A Escola Municipal Luiz Gonzaga Jr., localizada na periferia de Belo Horizonte (MG), inaugurou recentemente sua própria emissora de rádio, cujos programas são criados, produzidos e apresentados pelos estudantes. O projeto da rádio-escola começou em 1999, em uma parceria com o Carretel de Invenções. Alguns professores passaram por um curso de capacitação e começaram a usar os programas em sala de aula, didaticamente. Posteriormente, um grupo de 14 alunos e 5 pais voluntários também fizeram a capacitação com os produtores do Carretel para aprender a manusear os equipamentos e colocar um programa de rádio no ar.
No ano passado o projeto ficou parado por falta de verba e, em 2001, foi retomado. Com o dinheiro de um prêmio que recebeu, a escola comprou equipamentos (caixas de som, mesa de som, gravadores e microfones) que permitissem aos estudantes compor a rádio-escola. "Nossa intenção é transmitir dois programas semanais de 15 minutos, que irão ao ar nos três turnos em que a escola funciona. Mais para frente pretendemos fazer programas ao vivo", arrisca a diretora Tânia Edvânia Pinto da Silva. Por enquanto, a rádio-escola, cujo alcance está limitado aos 1500 alunos do colégio, funciona em caráter experimental e os estudantes que produzem esses programas iniciais serão agentes capacitadores de novas turmas.
No mês passado, a Secretaria Municipal de Educação de São Paulo, em parceria com o Núcleo de Comunicação e Educação, da Escola de Comunicação e Artes (ECA) da USP, lançou o Programa Educom - Educomunicadores pelas Ondas do Rádio. Até 2004, o projeto pretende formar 9,1 mil educadores nas 450 escolas (442 de ensino fundamental e 8 de ensino médio) da rede municipal.
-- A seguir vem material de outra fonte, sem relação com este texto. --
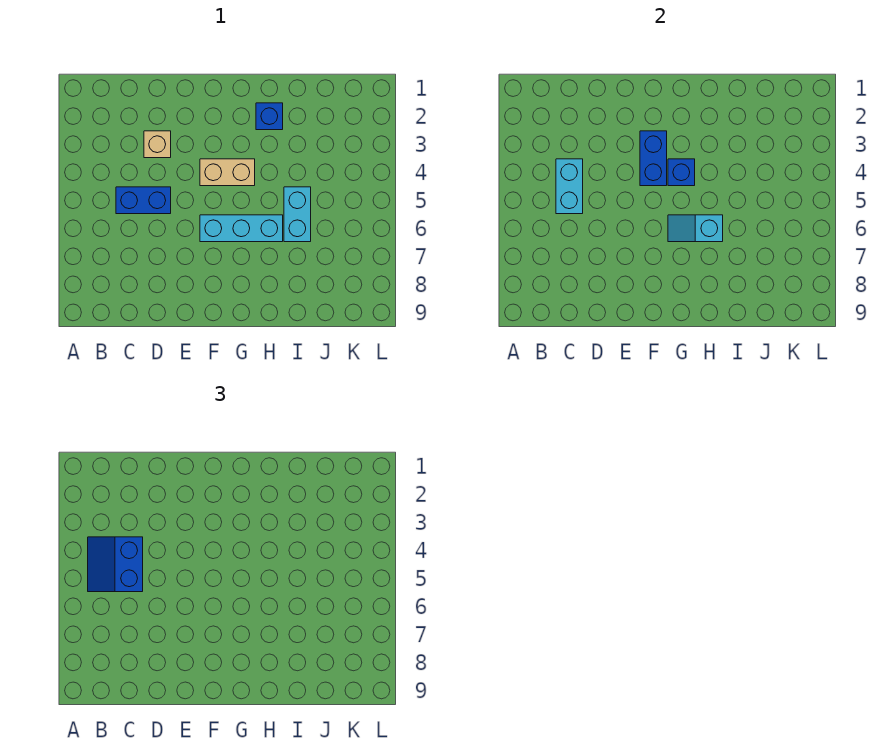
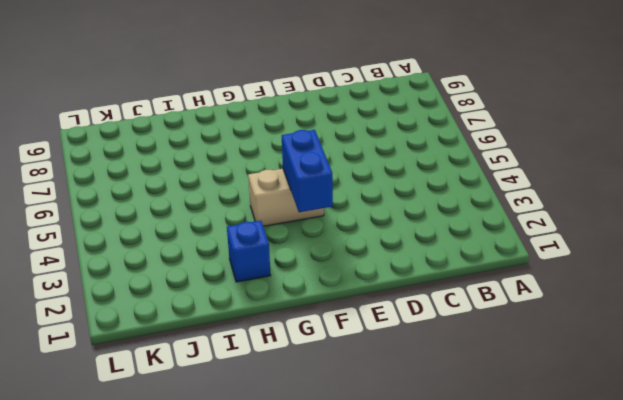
none -> blue brick C5:D5 level 1
none -> tan brick D3 level 1

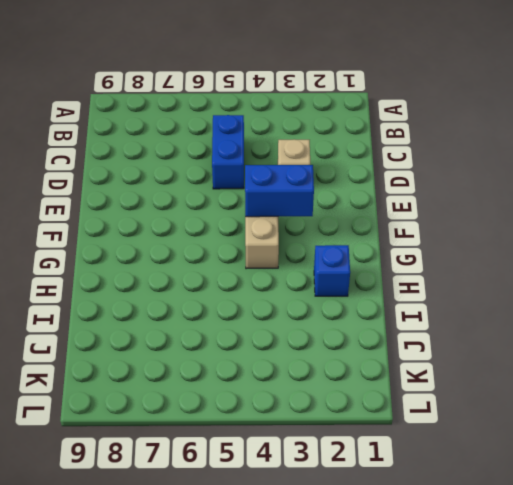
none -> cyan brick F6:H6 level 1
none -> cyan brick I5:I6 level 1

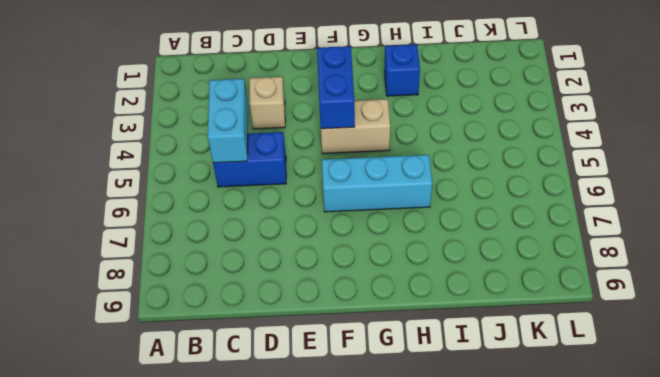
none -> cyan brick I5:I6 level 1
none -> blue brick G4 level 2

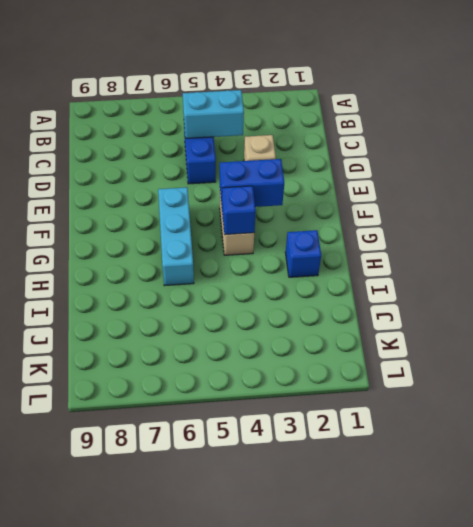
none -> cyan brick I5:I6 level 1
none -> cyan slope G6:H6 level 2 top H

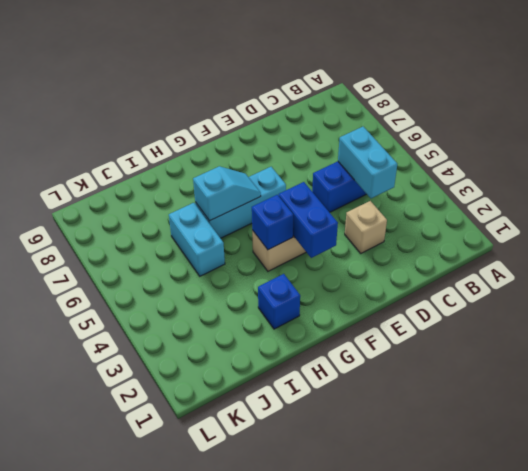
none -> blue slope B4:C5 level 3 top C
O objetivo é tornar os estudantes protagonistas de ações educativas. "Para isso, cada escola estará recebendo os equipamentos necessários para produção de programas de rádio. As transmissões serão restritas ao prédio. O estúdio é compacto e móvel, podendo ser facilmente levado para as salas de aula", explica Dirce Gomes, coordenadora do projeto.
Radialistas profissionais também participarão de oficinas para levar até os professores e alunos suas experiências na área. "Escolhemos o rádio porque é um veículo que trabalha a oralidade dos estudantes, permite criar coletivamente e, além disso, é um mecanismo acessível à nossa realidade. Mais para frente vamos acoplar a informática, com o uso da internet", planeja Dirce.